## SUPPLIED RECORDS
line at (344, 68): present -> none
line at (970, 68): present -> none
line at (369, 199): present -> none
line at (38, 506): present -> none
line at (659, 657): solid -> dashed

## TASK INSTRUCTIONS
Rewrite the records, switching "present" to "visible" everywhere and leaving everything else unchanged.

## WRITTEN SOLUTION
line at (344, 68): visible -> none
line at (970, 68): visible -> none
line at (369, 199): visible -> none
line at (38, 506): visible -> none
line at (659, 657): solid -> dashed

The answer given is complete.